In our previous posts we laid the foundation for why pipes burst and what makes them weak. Understanding this information can help us prevent burst pipes. Here are 6 key prevention methods:
- If there is piping in an area of the building that may reach temperatures below 40 F, leave faucet valves slightly open. Allowing a slow and steady drip will reduce the pressure that would otherwise be created by an ice dam.
- Building and pipe insulation – although this alone will not always prevent freeze, it will delay it. The building envelope, amount and distribution of the insulation in the building must be considered and there are several methods and materials used for insulating including: R-value/heat transfer, fiberglass insulation, natural insulation and foam insulation. Methods employed include box in methods, tent insulation or roof line and foam insulation.
- If a property is vacant or temporarily not in use, check to ensure the heating system is properly set and that it has adequate reserves. If the property is completely vacant and there is no use for water, then the most obvious and complete method of preventing a burst pipe is to turn the water off at the main and open all faucets, allowing them to flow until empty and leaving them open until the water is turned back on again. Supply lines are the source of the most significant water damage during pipe freeze as they are bigger with more volume accumulation.

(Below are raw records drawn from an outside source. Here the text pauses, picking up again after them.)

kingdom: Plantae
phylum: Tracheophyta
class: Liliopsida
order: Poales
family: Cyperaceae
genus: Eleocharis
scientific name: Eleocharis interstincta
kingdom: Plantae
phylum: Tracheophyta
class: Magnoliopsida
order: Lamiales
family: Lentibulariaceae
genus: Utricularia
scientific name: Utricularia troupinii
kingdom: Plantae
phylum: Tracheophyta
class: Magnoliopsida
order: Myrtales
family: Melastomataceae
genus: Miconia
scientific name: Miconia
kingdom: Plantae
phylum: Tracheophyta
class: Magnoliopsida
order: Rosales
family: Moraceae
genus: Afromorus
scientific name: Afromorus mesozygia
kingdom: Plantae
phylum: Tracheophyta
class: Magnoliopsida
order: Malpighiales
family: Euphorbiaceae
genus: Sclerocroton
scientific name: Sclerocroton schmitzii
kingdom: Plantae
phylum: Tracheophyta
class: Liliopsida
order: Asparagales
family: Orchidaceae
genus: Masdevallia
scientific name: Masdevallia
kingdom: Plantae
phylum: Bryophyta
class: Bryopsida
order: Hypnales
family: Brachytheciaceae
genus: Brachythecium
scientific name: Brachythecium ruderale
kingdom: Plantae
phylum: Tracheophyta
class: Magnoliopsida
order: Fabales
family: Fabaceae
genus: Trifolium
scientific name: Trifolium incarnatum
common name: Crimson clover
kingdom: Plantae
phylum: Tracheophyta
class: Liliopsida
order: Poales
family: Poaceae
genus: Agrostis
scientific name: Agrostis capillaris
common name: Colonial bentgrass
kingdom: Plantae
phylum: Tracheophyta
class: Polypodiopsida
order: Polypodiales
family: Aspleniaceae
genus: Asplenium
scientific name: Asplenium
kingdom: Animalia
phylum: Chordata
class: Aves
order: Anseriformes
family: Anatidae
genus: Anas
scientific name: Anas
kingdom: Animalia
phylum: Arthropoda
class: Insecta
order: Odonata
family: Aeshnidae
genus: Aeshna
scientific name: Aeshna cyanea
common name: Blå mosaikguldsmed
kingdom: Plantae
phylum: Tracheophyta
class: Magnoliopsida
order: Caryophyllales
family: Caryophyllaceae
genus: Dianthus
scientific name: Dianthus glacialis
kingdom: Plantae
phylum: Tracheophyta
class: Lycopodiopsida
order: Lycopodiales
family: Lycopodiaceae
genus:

- Develop a procedure to respond to loss of heat or electricity by identifying areas of the property that lose heat quickly and install a thermostat there so that you can ensure it remains above 40 F.
- Service heating systems regularly and check windows and doors to ensure there are no openings or breaks.
- Be aware that pipes are most susceptible to freezing when located in an outside wall, under a sink on an outside wall, and in an unheated crawlspace.
In conclusion, you can save yourself a lot of hassle and money by following these methods and understanding how pipe bursts occur.